TASK DATA START
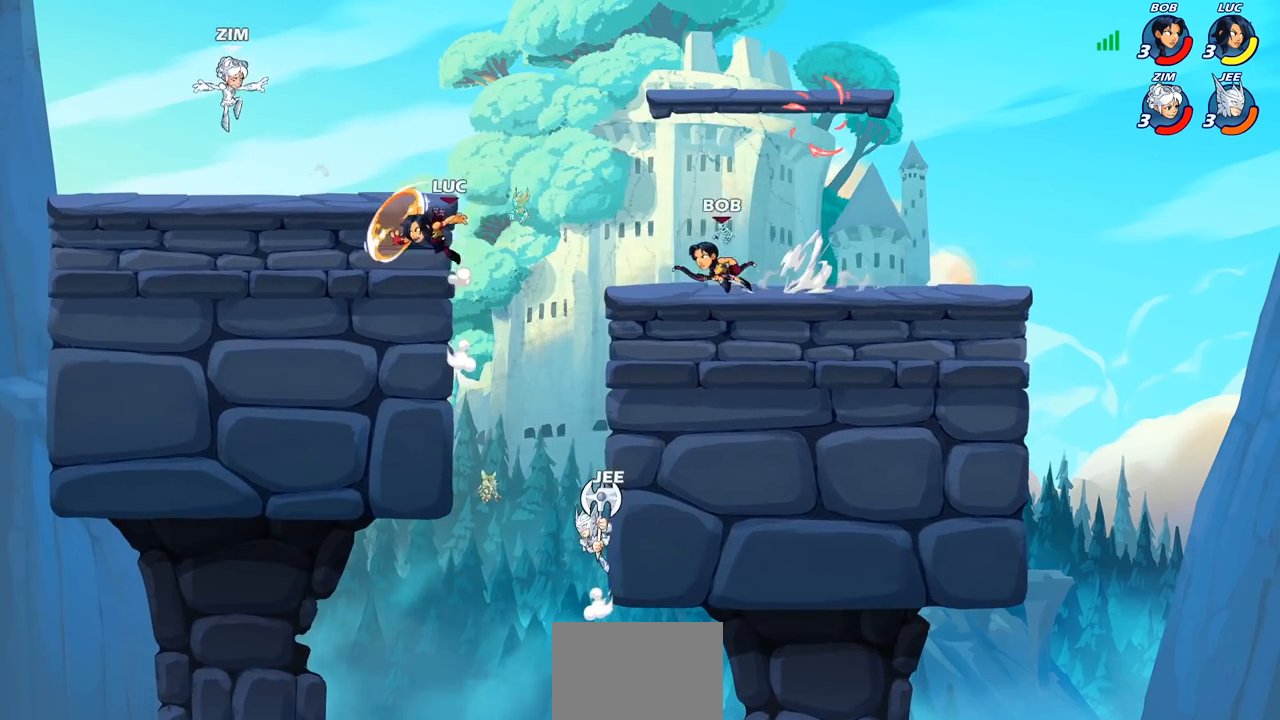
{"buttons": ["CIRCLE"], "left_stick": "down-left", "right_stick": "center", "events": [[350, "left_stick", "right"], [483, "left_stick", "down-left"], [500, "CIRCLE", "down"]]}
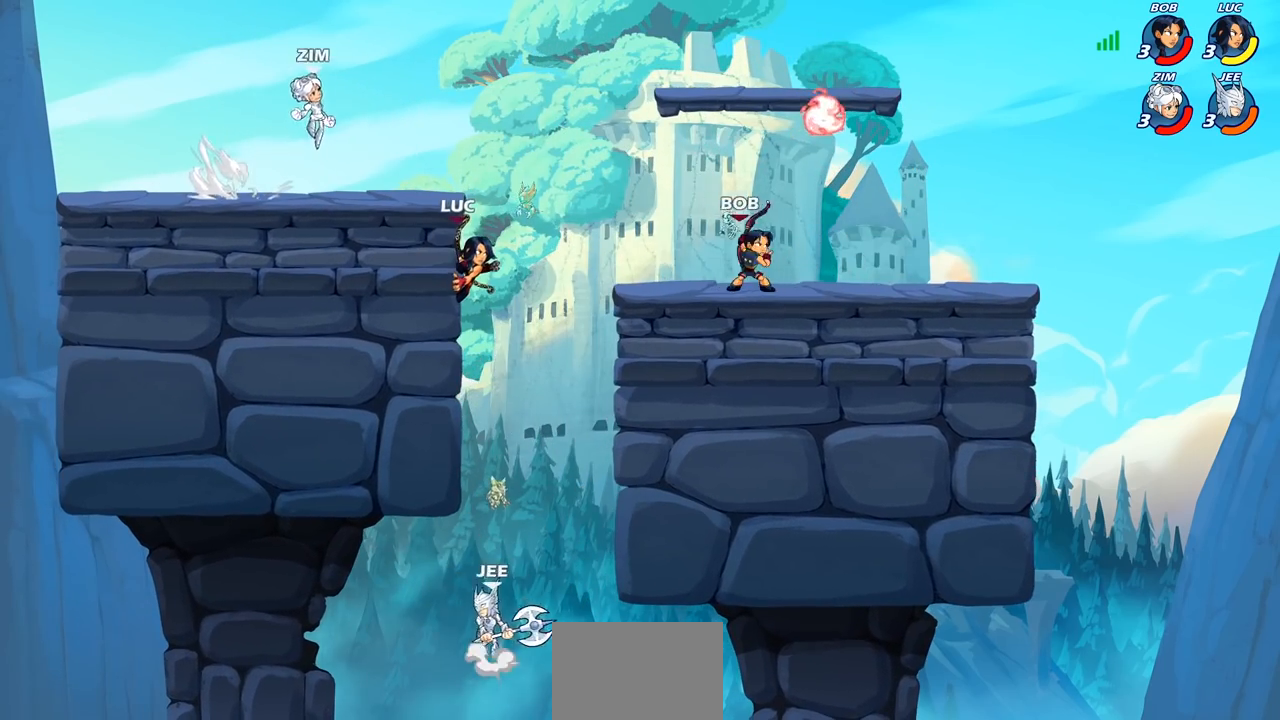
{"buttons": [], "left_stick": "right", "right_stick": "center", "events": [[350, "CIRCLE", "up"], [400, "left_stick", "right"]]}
TASK DATA END
TASK DATA START
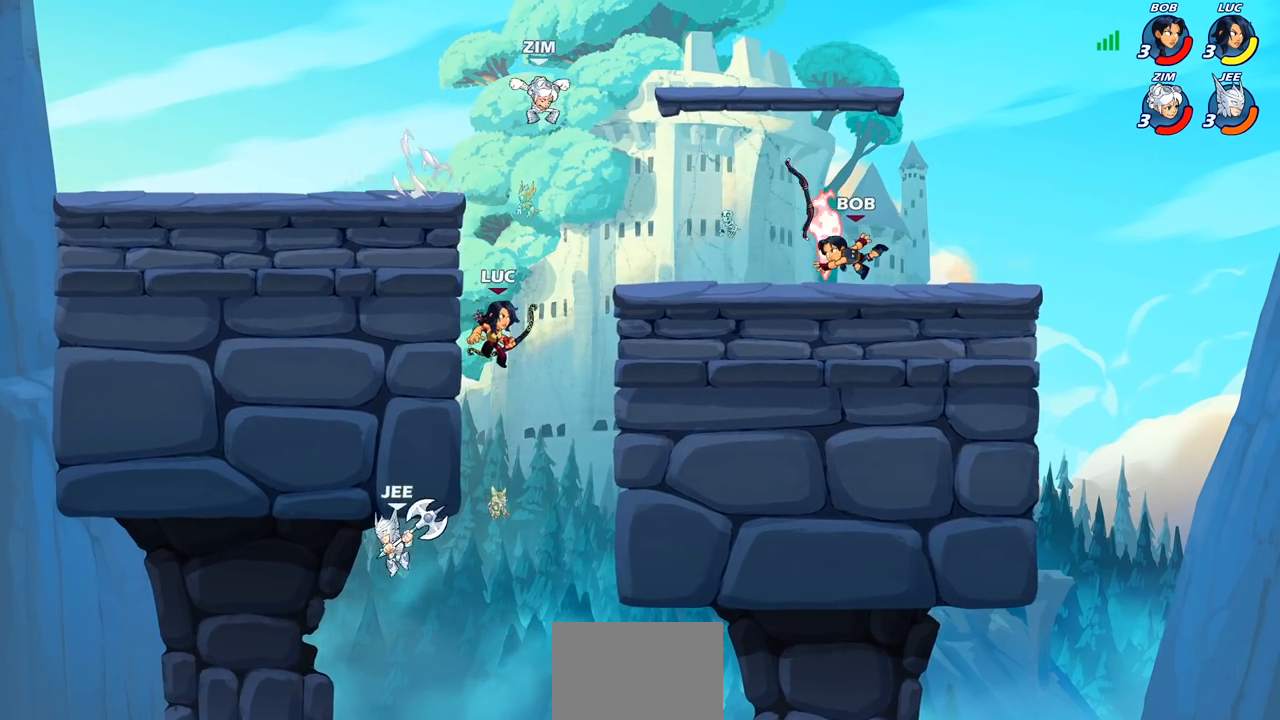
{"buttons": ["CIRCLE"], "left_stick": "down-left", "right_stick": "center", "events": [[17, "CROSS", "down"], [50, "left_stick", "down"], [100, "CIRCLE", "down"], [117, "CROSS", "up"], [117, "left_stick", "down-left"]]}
TASK DATA END
◆ ASSIGNED TASK
Check each line of the data above for the word "down" and copy the ones where it is found.

◆ RESULT FOR THIS EXERCISE
{"buttons": ["CIRCLE"], "left_stick": "down-left", "right_stick": "center", "events": [[350, "left_stick", "right"], [483, "left_stick", "down-left"], [500, "CIRCLE", "down"]]}
{"buttons": ["CIRCLE"], "left_stick": "down-left", "right_stick": "center", "events": [[17, "CROSS", "down"], [50, "left_stick", "down"], [100, "CIRCLE", "down"], [117, "CROSS", "up"], [117, "left_stick", "down-left"]]}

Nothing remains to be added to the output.